Data lakes
A data lake can be defined as a centralized repository that allows you to store all structured and unstructured data at any scale. With today’s hyper scalers providing cheap and durable storage, it is now possible for organizations to store all of their data in the cloud without significant cost implications. Data lakes are broken down into layers or zones.
In the first layer of the data lake, data is generally stored as-is. This reduces the entry barrier and enables organizations to move all of their data to the “lake” without significantly increasing development or maintenance costs. Because the first layer of the data lake is an as-is copy of the data, organizations can use an automated configuration-based pipeline to create newer sources.
Organizations usually pick a replication tool such as AWS Data Migration Service (AWS DMS) to bring the data into the data lake. While AWS DMS involves taking care of the replication infrastructure, it is mostly a hands-off mechanism for hydrating the lake. Organizations may also use a push mechanism to FTP to transfer the files to an AWS Simple Storage Service (S3)-based data lake using AWS Transfer Family.

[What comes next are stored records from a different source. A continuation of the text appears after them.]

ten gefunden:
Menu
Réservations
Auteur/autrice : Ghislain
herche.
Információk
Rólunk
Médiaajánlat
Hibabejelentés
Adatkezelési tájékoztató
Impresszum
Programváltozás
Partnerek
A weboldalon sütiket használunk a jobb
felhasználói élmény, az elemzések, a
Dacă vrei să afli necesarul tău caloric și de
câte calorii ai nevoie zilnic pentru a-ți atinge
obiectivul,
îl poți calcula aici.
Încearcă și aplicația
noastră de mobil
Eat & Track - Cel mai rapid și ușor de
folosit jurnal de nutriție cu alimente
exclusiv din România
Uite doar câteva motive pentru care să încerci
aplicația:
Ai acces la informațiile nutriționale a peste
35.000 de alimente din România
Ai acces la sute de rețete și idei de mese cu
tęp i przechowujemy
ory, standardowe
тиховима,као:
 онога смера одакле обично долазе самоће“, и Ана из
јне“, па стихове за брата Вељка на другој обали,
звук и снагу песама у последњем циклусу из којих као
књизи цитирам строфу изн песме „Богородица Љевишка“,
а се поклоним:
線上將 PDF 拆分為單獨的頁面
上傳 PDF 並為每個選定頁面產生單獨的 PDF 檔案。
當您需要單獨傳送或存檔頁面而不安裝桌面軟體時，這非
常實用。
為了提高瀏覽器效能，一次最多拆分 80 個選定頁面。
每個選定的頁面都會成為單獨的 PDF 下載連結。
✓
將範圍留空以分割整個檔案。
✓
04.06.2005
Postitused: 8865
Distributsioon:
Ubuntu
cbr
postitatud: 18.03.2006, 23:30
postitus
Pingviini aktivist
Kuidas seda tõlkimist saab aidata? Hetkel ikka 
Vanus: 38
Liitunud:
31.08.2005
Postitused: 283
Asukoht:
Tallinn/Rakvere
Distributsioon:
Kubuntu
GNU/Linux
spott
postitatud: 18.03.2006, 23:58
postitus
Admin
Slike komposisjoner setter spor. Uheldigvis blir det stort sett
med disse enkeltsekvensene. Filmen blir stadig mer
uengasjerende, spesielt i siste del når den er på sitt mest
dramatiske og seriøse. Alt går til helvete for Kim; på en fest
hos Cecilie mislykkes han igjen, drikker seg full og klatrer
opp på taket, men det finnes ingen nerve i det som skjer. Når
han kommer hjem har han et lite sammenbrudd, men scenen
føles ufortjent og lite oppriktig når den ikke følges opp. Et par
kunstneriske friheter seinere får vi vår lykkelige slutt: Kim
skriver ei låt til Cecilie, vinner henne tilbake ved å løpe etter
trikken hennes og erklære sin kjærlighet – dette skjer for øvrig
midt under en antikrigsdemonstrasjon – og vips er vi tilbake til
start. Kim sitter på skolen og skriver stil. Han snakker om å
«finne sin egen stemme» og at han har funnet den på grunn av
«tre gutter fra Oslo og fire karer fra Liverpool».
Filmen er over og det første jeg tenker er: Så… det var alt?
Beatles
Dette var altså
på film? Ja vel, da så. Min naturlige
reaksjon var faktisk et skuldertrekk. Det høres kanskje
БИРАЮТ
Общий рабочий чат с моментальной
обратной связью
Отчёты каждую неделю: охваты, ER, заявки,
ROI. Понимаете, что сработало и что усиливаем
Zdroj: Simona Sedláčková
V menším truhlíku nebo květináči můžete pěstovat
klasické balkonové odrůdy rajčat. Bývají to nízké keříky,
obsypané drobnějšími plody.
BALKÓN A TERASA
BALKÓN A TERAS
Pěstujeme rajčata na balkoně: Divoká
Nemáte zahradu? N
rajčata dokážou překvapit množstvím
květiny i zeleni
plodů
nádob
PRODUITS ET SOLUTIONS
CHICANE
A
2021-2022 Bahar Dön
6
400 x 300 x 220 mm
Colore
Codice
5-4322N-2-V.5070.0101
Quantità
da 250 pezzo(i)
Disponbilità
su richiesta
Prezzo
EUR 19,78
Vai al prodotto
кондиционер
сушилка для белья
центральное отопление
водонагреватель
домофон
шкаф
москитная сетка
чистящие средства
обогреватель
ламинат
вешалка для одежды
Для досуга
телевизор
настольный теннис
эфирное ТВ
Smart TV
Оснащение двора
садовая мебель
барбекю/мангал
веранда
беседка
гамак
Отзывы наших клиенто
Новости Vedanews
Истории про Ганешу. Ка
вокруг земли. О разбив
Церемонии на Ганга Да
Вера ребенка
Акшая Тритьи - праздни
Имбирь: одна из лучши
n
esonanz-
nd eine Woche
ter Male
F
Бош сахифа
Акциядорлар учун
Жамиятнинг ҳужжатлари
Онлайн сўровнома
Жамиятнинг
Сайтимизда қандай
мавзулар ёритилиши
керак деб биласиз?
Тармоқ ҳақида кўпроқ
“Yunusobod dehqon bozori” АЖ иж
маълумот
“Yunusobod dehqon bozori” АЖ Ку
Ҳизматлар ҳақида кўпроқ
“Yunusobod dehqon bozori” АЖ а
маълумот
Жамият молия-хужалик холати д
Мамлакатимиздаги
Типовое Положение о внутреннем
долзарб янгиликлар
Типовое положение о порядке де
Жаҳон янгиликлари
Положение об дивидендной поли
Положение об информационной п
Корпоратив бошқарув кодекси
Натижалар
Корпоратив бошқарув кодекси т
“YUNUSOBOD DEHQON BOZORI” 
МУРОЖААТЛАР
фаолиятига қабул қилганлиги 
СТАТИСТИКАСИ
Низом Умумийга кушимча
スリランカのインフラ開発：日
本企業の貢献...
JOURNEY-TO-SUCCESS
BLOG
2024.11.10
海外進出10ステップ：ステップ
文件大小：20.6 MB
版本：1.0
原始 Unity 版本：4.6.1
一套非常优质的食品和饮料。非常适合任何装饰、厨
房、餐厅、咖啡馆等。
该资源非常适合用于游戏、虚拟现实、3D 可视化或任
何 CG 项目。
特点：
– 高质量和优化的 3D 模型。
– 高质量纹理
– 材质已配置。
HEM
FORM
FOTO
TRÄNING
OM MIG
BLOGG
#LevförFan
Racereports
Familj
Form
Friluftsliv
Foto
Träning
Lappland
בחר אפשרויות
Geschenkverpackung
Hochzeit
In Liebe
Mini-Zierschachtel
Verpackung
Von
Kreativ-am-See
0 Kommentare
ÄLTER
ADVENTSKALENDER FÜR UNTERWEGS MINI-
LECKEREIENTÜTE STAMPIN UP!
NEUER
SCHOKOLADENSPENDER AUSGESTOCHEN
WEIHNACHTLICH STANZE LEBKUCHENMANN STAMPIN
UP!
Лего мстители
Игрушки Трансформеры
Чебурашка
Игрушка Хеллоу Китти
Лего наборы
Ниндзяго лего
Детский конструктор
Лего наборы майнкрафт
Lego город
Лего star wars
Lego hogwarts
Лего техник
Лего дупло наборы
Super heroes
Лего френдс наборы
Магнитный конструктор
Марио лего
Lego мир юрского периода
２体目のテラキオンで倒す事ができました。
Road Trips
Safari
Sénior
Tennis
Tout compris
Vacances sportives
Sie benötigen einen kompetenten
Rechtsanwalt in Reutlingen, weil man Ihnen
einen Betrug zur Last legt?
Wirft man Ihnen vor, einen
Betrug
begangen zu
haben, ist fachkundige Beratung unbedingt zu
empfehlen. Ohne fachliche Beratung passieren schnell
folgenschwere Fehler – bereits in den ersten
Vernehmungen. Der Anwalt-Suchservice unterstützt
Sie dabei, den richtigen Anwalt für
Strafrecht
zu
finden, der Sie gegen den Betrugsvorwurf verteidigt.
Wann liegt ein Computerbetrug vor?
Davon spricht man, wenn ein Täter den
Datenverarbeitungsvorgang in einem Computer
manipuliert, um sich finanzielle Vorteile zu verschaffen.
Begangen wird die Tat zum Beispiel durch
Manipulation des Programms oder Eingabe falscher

Data from the first layer is compressed and partitioned, and audited columns are added during data preparation so that they can be used by downstream systems more effectively. Having all the data in the data lake enables data analysts to do the initial discovery to find out the value of combining data from various sources. If the value is discovered, then necessary transformations are applied in an ETL pipeline so that the target is hydrated with newer data periodically or through a streaming arrangement. These automated transformations are then loaded into the final layer of a data lake and used for user consumption.